(Dataset entries)
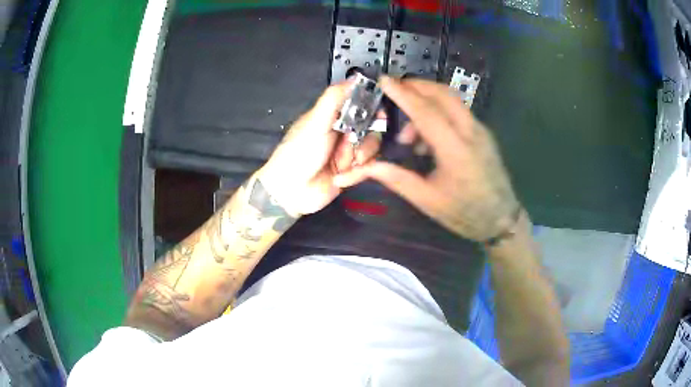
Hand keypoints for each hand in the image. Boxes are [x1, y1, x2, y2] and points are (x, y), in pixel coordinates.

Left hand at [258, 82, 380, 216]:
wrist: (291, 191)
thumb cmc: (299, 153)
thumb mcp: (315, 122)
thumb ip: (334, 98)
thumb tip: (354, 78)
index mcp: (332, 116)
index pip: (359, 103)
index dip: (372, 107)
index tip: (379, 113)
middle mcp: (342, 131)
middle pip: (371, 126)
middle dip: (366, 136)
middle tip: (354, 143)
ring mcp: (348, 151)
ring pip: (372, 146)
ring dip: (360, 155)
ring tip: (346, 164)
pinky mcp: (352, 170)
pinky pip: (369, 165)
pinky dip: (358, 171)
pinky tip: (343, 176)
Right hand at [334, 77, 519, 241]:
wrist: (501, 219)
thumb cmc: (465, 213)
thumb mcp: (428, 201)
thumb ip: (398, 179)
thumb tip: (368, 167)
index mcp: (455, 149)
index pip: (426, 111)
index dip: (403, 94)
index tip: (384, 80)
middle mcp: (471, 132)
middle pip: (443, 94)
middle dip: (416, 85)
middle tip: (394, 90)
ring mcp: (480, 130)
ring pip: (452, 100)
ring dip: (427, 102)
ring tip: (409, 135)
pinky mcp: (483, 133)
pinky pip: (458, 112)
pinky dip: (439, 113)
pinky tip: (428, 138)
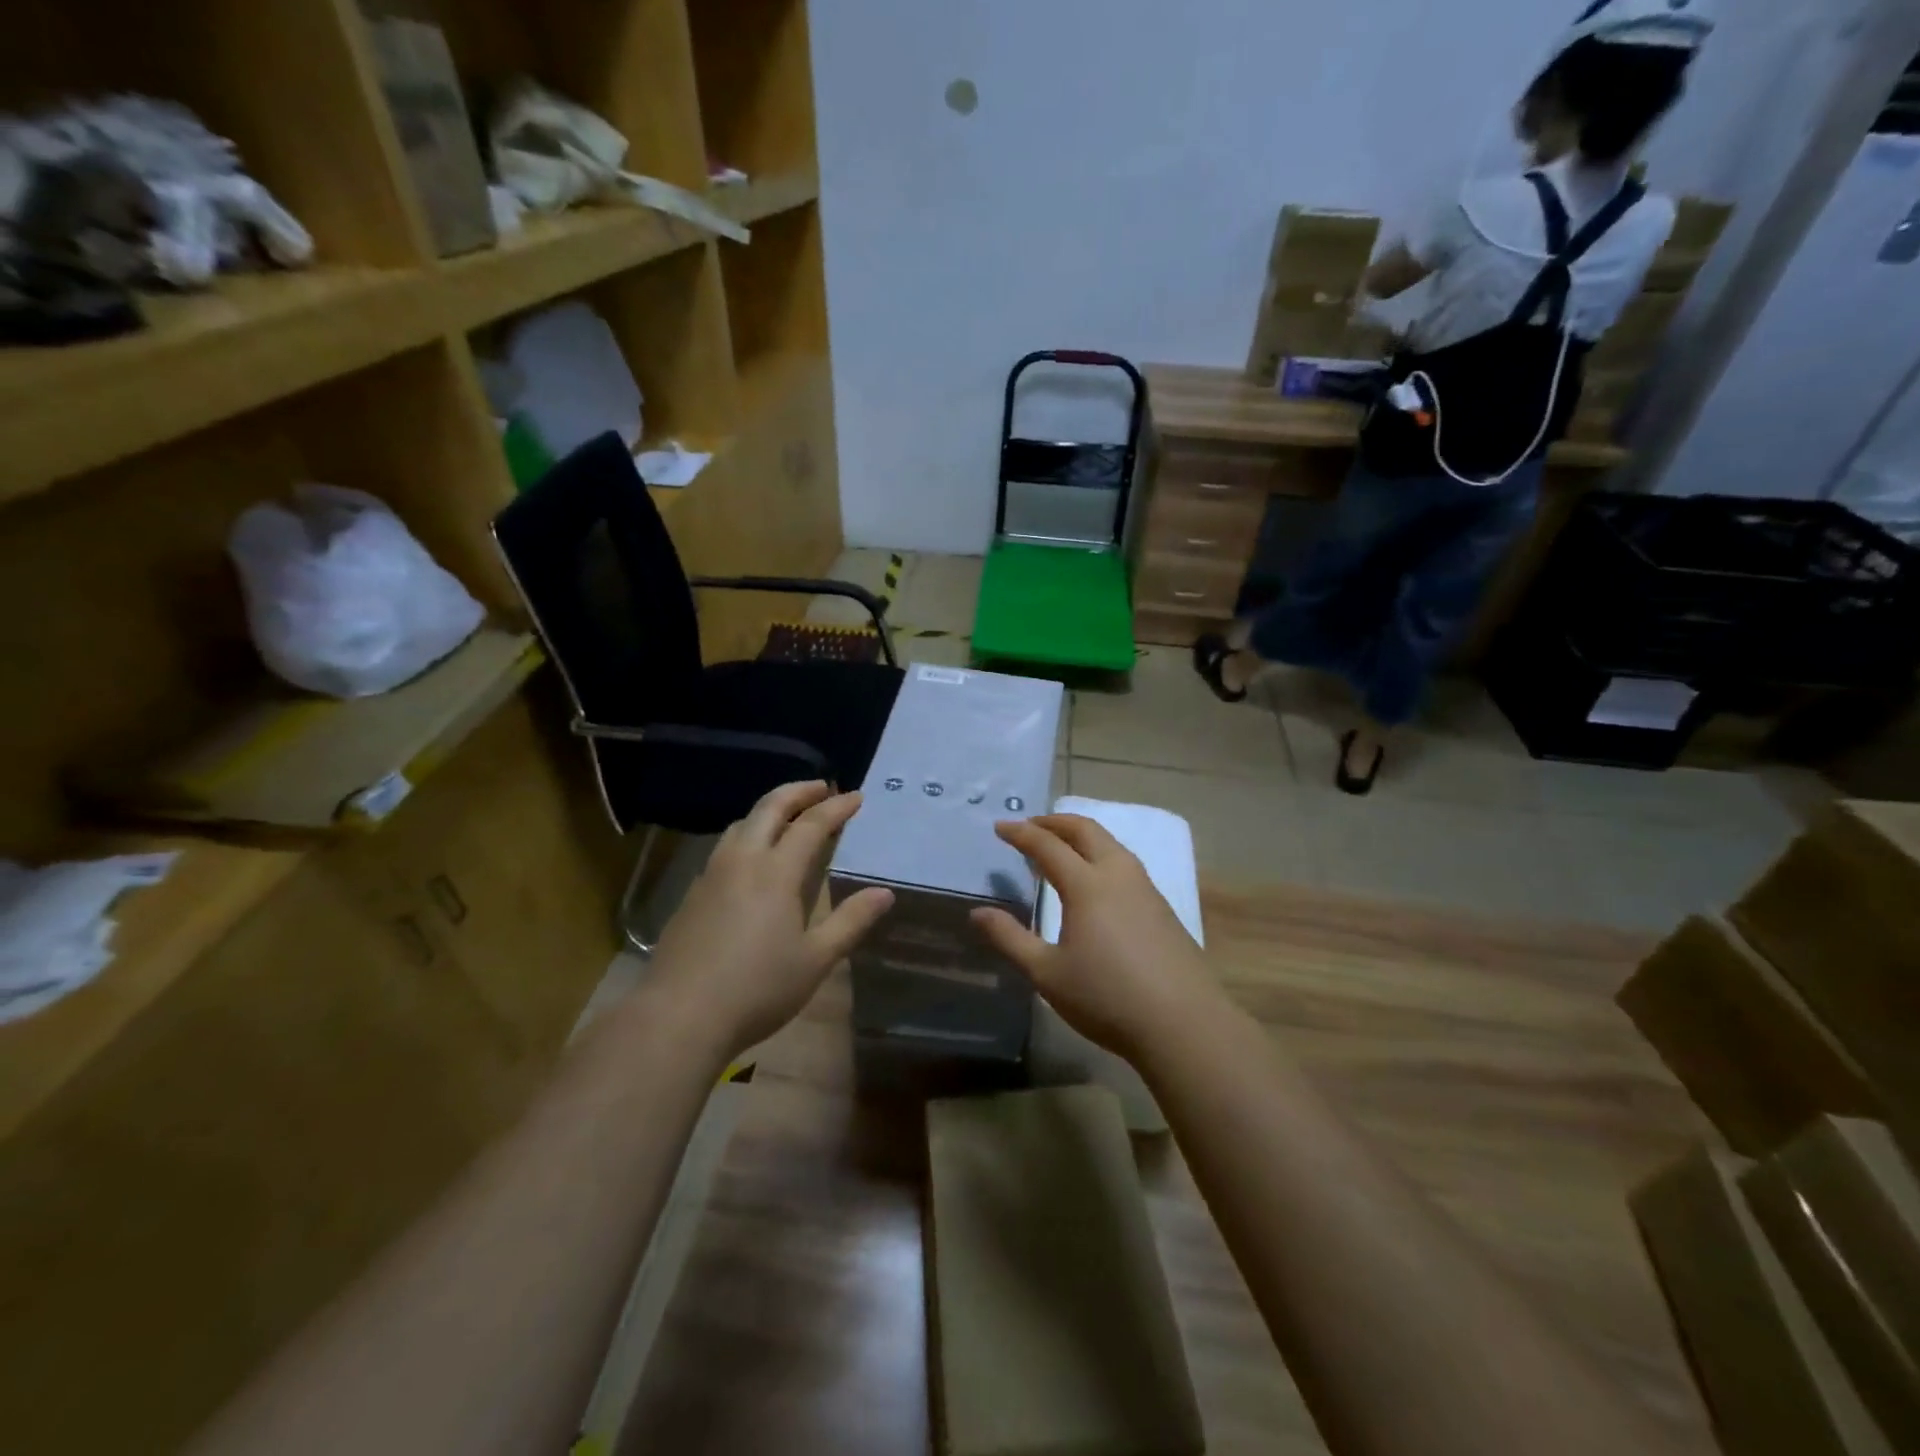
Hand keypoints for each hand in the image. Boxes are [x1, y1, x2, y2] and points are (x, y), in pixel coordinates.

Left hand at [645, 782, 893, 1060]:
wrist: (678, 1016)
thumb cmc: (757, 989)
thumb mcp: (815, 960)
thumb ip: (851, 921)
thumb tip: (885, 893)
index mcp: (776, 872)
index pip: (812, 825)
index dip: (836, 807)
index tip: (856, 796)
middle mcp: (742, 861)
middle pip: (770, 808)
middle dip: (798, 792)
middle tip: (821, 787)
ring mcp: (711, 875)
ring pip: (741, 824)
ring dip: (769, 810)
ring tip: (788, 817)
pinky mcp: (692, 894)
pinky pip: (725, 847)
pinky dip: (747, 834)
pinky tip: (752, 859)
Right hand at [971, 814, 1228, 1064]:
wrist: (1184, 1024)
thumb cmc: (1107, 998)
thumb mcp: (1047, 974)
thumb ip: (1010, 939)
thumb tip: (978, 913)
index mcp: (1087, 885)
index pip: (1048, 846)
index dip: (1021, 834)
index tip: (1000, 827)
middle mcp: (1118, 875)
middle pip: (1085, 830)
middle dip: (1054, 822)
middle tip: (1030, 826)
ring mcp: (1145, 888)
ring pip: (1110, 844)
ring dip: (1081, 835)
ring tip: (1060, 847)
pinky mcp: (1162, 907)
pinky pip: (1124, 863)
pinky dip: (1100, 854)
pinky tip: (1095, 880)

> **Work item**
Where a line above holds the string "hand", copy that line.

> **Written response**
Hand keypoints for each hand in the image. Boxes are [x1, y1, x2, y2] and points are (x, y), in pixel coordinates.
Left hand at [258, 82, 380, 216]:
Right hand at [334, 77, 519, 241]:
Hand keypoints for each hand in the image. Boxes are [x1, y1, x2, y2] and points are (x, y), in pixel coordinates.
Left hand at [645, 782, 893, 1060]:
Right hand at [971, 814, 1228, 1064]:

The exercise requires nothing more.